▸ Exercise input:

((

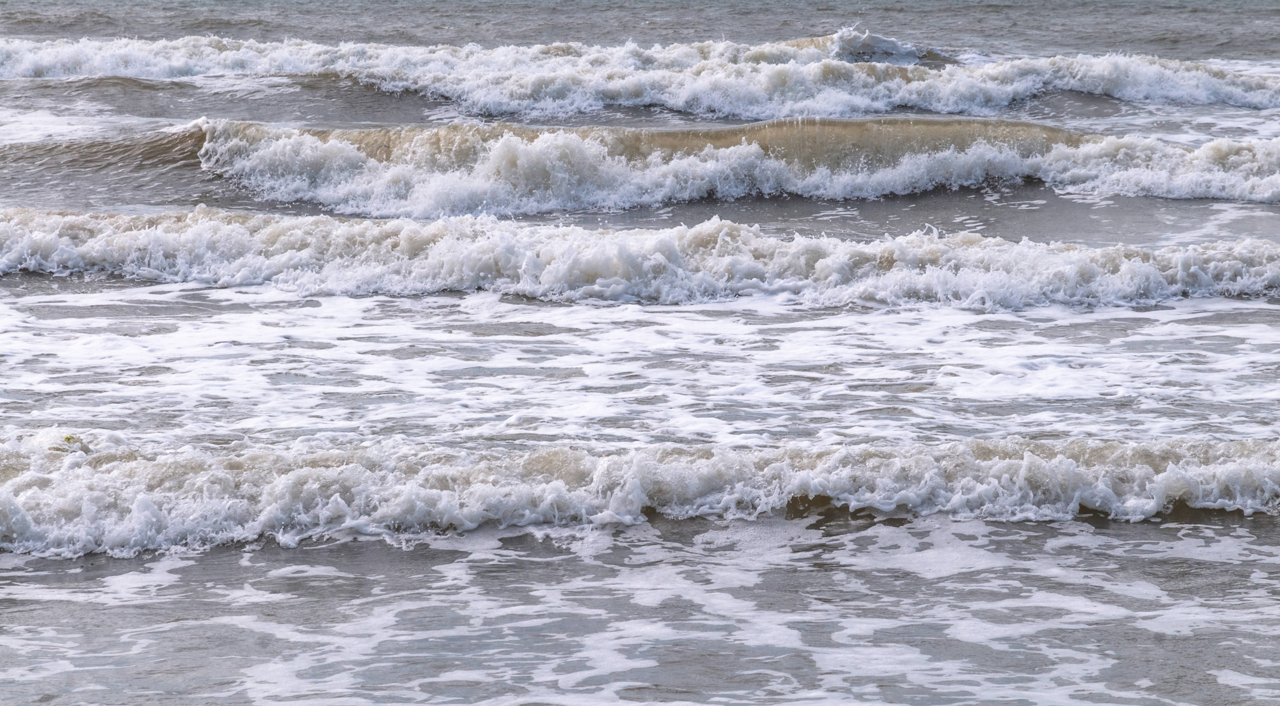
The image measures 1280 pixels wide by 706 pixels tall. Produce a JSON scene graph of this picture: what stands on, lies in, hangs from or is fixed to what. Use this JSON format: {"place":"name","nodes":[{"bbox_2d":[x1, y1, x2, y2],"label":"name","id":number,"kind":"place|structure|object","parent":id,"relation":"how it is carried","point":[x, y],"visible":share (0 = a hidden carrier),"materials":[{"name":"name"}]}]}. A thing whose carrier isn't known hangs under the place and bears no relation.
{"place":"outdoors","nodes":[
{"label":"outdoors","id":0,"kind":"place"},
{"bbox_2d":[0,3,1279,705],"label":"sea","id":1,"kind":"structure","parent":0,"point":[1182,303],"materials":[{"name":"grey liquid"}]},
{"bbox_2d":[0,436,1278,554],"label":"wave","id":2,"kind":"object","parent":1,"relation":"on","point":[437,491],"visible":0.95,"materials":[{"name":"white liquid"}]},
{"bbox_2d":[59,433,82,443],"label":"plant","id":3,"kind":"object","parent":2,"relation":"on","point":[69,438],"visible":0.77,"materials":[{"name":"green"}]},
{"bbox_2d":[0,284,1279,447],"label":"sea foam","id":4,"kind":"object","parent":1,"relation":"on","point":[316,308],"visible":0.69,"materials":[{"name":"white liquid"}]},
{"bbox_2d":[0,116,1279,216],"label":"wave","id":5,"kind":"object","parent":1,"relation":"in","point":[311,143],"visible":0.88,"materials":[{"name":"white liquid"}]},
{"bbox_2d":[0,207,1279,306],"label":"wave","id":6,"kind":"object","parent":1,"relation":"in","point":[675,253],"visible":0.94,"materials":[{"name":"white liquid"}]},
{"bbox_2d":[0,34,1279,115],"label":"wave","id":7,"kind":"object","parent":1,"relation":"in","point":[35,67],"visible":0.96,"materials":[{"name":"white liquid"}]},
{"bbox_2d":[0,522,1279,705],"label":"sea foam","id":8,"kind":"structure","parent":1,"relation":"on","point":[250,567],"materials":[{"name":"white liquid"}]},
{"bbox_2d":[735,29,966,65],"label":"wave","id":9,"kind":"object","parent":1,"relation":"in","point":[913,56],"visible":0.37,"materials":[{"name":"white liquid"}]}
]}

))

▸ Exercise instructions: Without including any pictures, reproduce the data exactly.

▸ Written response:
The image measures 1280 pixels wide by 706 pixels tall. Produce a JSON scene graph of this picture: what stands on, lies in, hangs from or is fixed to what. Use this JSON format: {"place":"name","nodes":[{"bbox_2d":[x1, y1, x2, y2],"label":"name","id":number,"kind":"place|structure|object","parent":id,"relation":"how it is carried","point":[x, y],"visible":share (0 = a hidden carrier),"materials":[{"name":"name"}]}]}. A thing whose carrier isn't known hangs under the place and bears no relation.
{"place":"outdoors","nodes":[
{"label":"outdoors","id":0,"kind":"place"},
{"bbox_2d":[0,3,1279,705],"label":"sea","id":1,"kind":"structure","parent":0,"point":[1182,303],"materials":[{"name":"grey liquid"}]},
{"bbox_2d":[0,436,1278,554],"label":"wave","id":2,"kind":"object","parent":1,"relation":"on","point":[437,491],"visible":0.95,"materials":[{"name":"white liquid"}]},
{"bbox_2d":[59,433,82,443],"label":"plant","id":3,"kind":"object","parent":2,"relation":"on","point":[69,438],"visible":0.77,"materials":[{"name":"green"}]},
{"bbox_2d":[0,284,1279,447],"label":"sea foam","id":4,"kind":"object","parent":1,"relation":"on","point":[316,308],"visible":0.69,"materials":[{"name":"white liquid"}]},
{"bbox_2d":[0,116,1279,216],"label":"wave","id":5,"kind":"object","parent":1,"relation":"in","point":[311,143],"visible":0.88,"materials":[{"name":"white liquid"}]},
{"bbox_2d":[0,207,1279,306],"label":"wave","id":6,"kind":"object","parent":1,"relation":"in","point":[675,253],"visible":0.94,"materials":[{"name":"white liquid"}]},
{"bbox_2d":[0,34,1279,115],"label":"wave","id":7,"kind":"object","parent":1,"relation":"in","point":[35,67],"visible":0.96,"materials":[{"name":"white liquid"}]},
{"bbox_2d":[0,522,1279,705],"label":"sea foam","id":8,"kind":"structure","parent":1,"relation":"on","point":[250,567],"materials":[{"name":"white liquid"}]},
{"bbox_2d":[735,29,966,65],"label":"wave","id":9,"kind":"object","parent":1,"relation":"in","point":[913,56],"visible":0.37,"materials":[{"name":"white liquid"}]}
]}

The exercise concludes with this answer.